### What is being asked
What comes back must be the data itself, retyped exactly.

### Data extracts

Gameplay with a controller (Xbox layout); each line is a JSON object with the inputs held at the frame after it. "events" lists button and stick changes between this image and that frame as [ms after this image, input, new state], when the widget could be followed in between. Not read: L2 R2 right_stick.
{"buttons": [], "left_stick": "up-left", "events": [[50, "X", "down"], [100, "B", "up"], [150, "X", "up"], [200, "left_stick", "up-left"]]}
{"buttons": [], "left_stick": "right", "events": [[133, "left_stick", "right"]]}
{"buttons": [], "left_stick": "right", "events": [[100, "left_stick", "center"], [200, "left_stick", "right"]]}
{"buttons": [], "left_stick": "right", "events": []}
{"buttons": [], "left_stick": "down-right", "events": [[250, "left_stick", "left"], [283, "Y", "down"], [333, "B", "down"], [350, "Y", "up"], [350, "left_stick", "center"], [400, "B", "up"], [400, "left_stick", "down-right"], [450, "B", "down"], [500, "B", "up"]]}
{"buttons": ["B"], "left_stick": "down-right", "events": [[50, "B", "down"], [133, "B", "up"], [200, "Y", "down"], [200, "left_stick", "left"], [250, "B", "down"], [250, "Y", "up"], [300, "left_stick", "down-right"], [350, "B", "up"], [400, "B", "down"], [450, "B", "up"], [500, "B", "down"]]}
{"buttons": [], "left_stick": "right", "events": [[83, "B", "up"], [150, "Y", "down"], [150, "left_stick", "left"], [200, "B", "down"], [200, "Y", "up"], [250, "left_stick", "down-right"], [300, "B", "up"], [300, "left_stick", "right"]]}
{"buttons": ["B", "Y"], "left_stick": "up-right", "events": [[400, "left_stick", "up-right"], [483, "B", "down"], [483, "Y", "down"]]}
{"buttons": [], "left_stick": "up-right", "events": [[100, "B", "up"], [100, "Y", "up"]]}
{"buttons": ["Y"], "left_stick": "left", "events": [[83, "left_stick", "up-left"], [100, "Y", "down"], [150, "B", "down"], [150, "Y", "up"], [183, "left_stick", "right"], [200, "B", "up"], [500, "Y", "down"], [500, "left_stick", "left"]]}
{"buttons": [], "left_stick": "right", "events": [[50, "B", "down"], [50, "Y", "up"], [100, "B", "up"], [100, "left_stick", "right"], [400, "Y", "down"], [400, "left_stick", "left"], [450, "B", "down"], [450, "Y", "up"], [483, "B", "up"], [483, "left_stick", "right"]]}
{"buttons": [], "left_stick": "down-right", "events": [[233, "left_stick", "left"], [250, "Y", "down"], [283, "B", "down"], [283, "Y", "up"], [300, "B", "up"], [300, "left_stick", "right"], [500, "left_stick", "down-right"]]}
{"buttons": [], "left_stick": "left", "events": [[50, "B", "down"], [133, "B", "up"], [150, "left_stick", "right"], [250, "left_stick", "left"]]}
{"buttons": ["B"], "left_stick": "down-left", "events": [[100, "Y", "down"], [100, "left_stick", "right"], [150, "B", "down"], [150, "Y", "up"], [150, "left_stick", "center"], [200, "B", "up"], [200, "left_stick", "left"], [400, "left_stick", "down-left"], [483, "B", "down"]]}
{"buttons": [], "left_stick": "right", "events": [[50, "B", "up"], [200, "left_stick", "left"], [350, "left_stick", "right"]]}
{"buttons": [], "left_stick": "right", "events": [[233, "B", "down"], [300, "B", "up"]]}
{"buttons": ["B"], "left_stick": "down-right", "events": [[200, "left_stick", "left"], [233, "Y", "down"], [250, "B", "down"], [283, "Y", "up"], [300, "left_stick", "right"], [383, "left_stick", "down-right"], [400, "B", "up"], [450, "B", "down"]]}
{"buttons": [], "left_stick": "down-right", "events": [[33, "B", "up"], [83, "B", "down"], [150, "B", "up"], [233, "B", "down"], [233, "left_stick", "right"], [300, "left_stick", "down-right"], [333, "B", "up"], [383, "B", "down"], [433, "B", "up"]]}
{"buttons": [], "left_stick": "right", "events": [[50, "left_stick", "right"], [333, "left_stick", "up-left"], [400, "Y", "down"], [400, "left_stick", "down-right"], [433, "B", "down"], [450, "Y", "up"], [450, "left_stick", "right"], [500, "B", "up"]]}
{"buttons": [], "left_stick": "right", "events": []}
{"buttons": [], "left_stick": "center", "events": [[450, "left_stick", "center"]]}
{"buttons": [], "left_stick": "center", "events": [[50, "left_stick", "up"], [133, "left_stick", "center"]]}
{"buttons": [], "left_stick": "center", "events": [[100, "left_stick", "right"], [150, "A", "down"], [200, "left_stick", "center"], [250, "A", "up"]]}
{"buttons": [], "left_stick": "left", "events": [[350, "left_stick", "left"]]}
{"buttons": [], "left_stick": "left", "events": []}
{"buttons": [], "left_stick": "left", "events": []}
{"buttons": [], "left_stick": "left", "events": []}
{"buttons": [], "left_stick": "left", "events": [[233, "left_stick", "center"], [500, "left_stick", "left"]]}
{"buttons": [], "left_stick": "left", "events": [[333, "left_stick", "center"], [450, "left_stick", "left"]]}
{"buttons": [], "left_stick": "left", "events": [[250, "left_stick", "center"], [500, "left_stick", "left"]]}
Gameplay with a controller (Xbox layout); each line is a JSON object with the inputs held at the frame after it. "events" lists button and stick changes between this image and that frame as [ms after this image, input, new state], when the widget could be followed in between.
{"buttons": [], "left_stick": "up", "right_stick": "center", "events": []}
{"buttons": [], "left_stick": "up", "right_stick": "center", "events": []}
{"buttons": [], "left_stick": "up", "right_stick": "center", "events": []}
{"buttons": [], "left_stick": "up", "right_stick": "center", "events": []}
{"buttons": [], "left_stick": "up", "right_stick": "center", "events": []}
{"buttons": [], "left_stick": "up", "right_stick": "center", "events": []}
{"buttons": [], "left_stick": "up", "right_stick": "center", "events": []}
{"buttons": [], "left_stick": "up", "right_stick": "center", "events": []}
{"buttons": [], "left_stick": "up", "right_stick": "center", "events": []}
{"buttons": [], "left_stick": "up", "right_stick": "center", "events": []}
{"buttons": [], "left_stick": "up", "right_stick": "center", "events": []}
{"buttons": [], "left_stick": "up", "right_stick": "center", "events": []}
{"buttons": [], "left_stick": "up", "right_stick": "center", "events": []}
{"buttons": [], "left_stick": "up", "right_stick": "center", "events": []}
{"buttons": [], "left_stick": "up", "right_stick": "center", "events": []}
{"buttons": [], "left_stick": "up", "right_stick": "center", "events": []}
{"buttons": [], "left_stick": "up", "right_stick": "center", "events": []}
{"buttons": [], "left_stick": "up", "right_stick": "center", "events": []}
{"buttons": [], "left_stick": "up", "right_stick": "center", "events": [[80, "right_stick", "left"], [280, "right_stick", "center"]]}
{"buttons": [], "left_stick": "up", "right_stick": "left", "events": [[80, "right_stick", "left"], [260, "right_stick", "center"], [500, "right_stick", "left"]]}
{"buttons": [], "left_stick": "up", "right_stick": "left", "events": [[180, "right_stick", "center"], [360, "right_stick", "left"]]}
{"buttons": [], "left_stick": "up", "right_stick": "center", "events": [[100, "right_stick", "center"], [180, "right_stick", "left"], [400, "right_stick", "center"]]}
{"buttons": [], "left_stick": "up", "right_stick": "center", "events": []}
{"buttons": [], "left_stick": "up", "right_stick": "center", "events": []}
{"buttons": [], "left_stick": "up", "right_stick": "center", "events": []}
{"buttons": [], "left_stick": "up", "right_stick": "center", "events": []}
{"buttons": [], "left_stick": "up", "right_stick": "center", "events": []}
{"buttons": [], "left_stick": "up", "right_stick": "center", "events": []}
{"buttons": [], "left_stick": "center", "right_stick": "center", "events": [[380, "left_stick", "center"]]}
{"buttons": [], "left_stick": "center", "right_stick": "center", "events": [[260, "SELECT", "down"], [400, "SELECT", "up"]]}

### Task result
Gameplay with a controller (Xbox layout); each line is a JSON object with the inputs held at the frame after it. "events" lists button and stick changes between this image and that frame as [ms after this image, input, new state], when the widget could be followed in between. Not read: L2 R2 right_stick.
{"buttons": [], "left_stick": "up-left", "events": [[50, "X", "down"], [100, "B", "up"], [150, "X", "up"], [200, "left_stick", "up-left"]]}
{"buttons": [], "left_stick": "right", "events": [[133, "left_stick", "right"]]}
{"buttons": [], "left_stick": "right", "events": [[100, "left_stick", "center"], [200, "left_stick", "right"]]}
{"buttons": [], "left_stick": "right", "events": []}
{"buttons": [], "left_stick": "down-right", "events": [[250, "left_stick", "left"], [283, "Y", "down"], [333, "B", "down"], [350, "Y", "up"], [350, "left_stick", "center"], [400, "B", "up"], [400, "left_stick", "down-right"], [450, "B", "down"], [500, "B", "up"]]}
{"buttons": ["B"], "left_stick": "down-right", "events": [[50, "B", "down"], [133, "B", "up"], [200, "Y", "down"], [200, "left_stick", "left"], [250, "B", "down"], [250, "Y", "up"], [300, "left_stick", "down-right"], [350, "B", "up"], [400, "B", "down"], [450, "B", "up"], [500, "B", "down"]]}
{"buttons": [], "left_stick": "right", "events": [[83, "B", "up"], [150, "Y", "down"], [150, "left_stick", "left"], [200, "B", "down"], [200, "Y", "up"], [250, "left_stick", "down-right"], [300, "B", "up"], [300, "left_stick", "right"]]}
{"buttons": ["B", "Y"], "left_stick": "up-right", "events": [[400, "left_stick", "up-right"], [483, "B", "down"], [483, "Y", "down"]]}
{"buttons": [], "left_stick": "up-right", "events": [[100, "B", "up"], [100, "Y", "up"]]}
{"buttons": ["Y"], "left_stick": "left", "events": [[83, "left_stick", "up-left"], [100, "Y", "down"], [150, "B", "down"], [150, "Y", "up"], [183, "left_stick", "right"], [200, "B", "up"], [500, "Y", "down"], [500, "left_stick", "left"]]}
{"buttons": [], "left_stick": "right", "events": [[50, "B", "down"], [50, "Y", "up"], [100, "B", "up"], [100, "left_stick", "right"], [400, "Y", "down"], [400, "left_stick", "left"], [450, "B", "down"], [450, "Y", "up"], [483, "B", "up"], [483, "left_stick", "right"]]}
{"buttons": [], "left_stick": "down-right", "events": [[233, "left_stick", "left"], [250, "Y", "down"], [283, "B", "down"], [283, "Y", "up"], [300, "B", "up"], [300, "left_stick", "right"], [500, "left_stick", "down-right"]]}
{"buttons": [], "left_stick": "left", "events": [[50, "B", "down"], [133, "B", "up"], [150, "left_stick", "right"], [250, "left_stick", "left"]]}
{"buttons": ["B"], "left_stick": "down-left", "events": [[100, "Y", "down"], [100, "left_stick", "right"], [150, "B", "down"], [150, "Y", "up"], [150, "left_stick", "center"], [200, "B", "up"], [200, "left_stick", "left"], [400, "left_stick", "down-left"], [483, "B", "down"]]}
{"buttons": [], "left_stick": "right", "events": [[50, "B", "up"], [200, "left_stick", "left"], [350, "left_stick", "right"]]}
{"buttons": [], "left_stick": "right", "events": [[233, "B", "down"], [300, "B", "up"]]}
{"buttons": ["B"], "left_stick": "down-right", "events": [[200, "left_stick", "left"], [233, "Y", "down"], [250, "B", "down"], [283, "Y", "up"], [300, "left_stick", "right"], [383, "left_stick", "down-right"], [400, "B", "up"], [450, "B", "down"]]}
{"buttons": [], "left_stick": "down-right", "events": [[33, "B", "up"], [83, "B", "down"], [150, "B", "up"], [233, "B", "down"], [233, "left_stick", "right"], [300, "left_stick", "down-right"], [333, "B", "up"], [383, "B", "down"], [433, "B", "up"]]}
{"buttons": [], "left_stick": "right", "events": [[50, "left_stick", "right"], [333, "left_stick", "up-left"], [400, "Y", "down"], [400, "left_stick", "down-right"], [433, "B", "down"], [450, "Y", "up"], [450, "left_stick", "right"], [500, "B", "up"]]}
{"buttons": [], "left_stick": "right", "events": []}
{"buttons": [], "left_stick": "center", "events": [[450, "left_stick", "center"]]}
{"buttons": [], "left_stick": "center", "events": [[50, "left_stick", "up"], [133, "left_stick", "center"]]}
{"buttons": [], "left_stick": "center", "events": [[100, "left_stick", "right"], [150, "A", "down"], [200, "left_stick", "center"], [250, "A", "up"]]}
{"buttons": [], "left_stick": "left", "events": [[350, "left_stick", "left"]]}
{"buttons": [], "left_stick": "left", "events": []}
{"buttons": [], "left_stick": "left", "events": []}
{"buttons": [], "left_stick": "left", "events": []}
{"buttons": [], "left_stick": "left", "events": [[233, "left_stick", "center"], [500, "left_stick", "left"]]}
{"buttons": [], "left_stick": "left", "events": [[333, "left_stick", "center"], [450, "left_stick", "left"]]}
{"buttons": [], "left_stick": "left", "events": [[250, "left_stick", "center"], [500, "left_stick", "left"]]}
Gameplay with a controller (Xbox layout); each line is a JSON object with the inputs held at the frame after it. "events" lists button and stick changes between this image and that frame as [ms after this image, input, new state], when the widget could be followed in between.
{"buttons": [], "left_stick": "up", "right_stick": "center", "events": []}
{"buttons": [], "left_stick": "up", "right_stick": "center", "events": []}
{"buttons": [], "left_stick": "up", "right_stick": "center", "events": []}
{"buttons": [], "left_stick": "up", "right_stick": "center", "events": []}
{"buttons": [], "left_stick": "up", "right_stick": "center", "events": []}
{"buttons": [], "left_stick": "up", "right_stick": "center", "events": []}
{"buttons": [], "left_stick": "up", "right_stick": "center", "events": []}
{"buttons": [], "left_stick": "up", "right_stick": "center", "events": []}
{"buttons": [], "left_stick": "up", "right_stick": "center", "events": []}
{"buttons": [], "left_stick": "up", "right_stick": "center", "events": []}
{"buttons": [], "left_stick": "up", "right_stick": "center", "events": []}
{"buttons": [], "left_stick": "up", "right_stick": "center", "events": []}
{"buttons": [], "left_stick": "up", "right_stick": "center", "events": []}
{"buttons": [], "left_stick": "up", "right_stick": "center", "events": []}
{"buttons": [], "left_stick": "up", "right_stick": "center", "events": []}
{"buttons": [], "left_stick": "up", "right_stick": "center", "events": []}
{"buttons": [], "left_stick": "up", "right_stick": "center", "events": []}
{"buttons": [], "left_stick": "up", "right_stick": "center", "events": []}
{"buttons": [], "left_stick": "up", "right_stick": "center", "events": [[80, "right_stick", "left"], [280, "right_stick", "center"]]}
{"buttons": [], "left_stick": "up", "right_stick": "left", "events": [[80, "right_stick", "left"], [260, "right_stick", "center"], [500, "right_stick", "left"]]}
{"buttons": [], "left_stick": "up", "right_stick": "left", "events": [[180, "right_stick", "center"], [360, "right_stick", "left"]]}
{"buttons": [], "left_stick": "up", "right_stick": "center", "events": [[100, "right_stick", "center"], [180, "right_stick", "left"], [400, "right_stick", "center"]]}
{"buttons": [], "left_stick": "up", "right_stick": "center", "events": []}
{"buttons": [], "left_stick": "up", "right_stick": "center", "events": []}
{"buttons": [], "left_stick": "up", "right_stick": "center", "events": []}
{"buttons": [], "left_stick": "up", "right_stick": "center", "events": []}
{"buttons": [], "left_stick": "up", "right_stick": "center", "events": []}
{"buttons": [], "left_stick": "up", "right_stick": "center", "events": []}
{"buttons": [], "left_stick": "center", "right_stick": "center", "events": [[380, "left_stick", "center"]]}
{"buttons": [], "left_stick": "center", "right_stick": "center", "events": [[260, "SELECT", "down"], [400, "SELECT", "up"]]}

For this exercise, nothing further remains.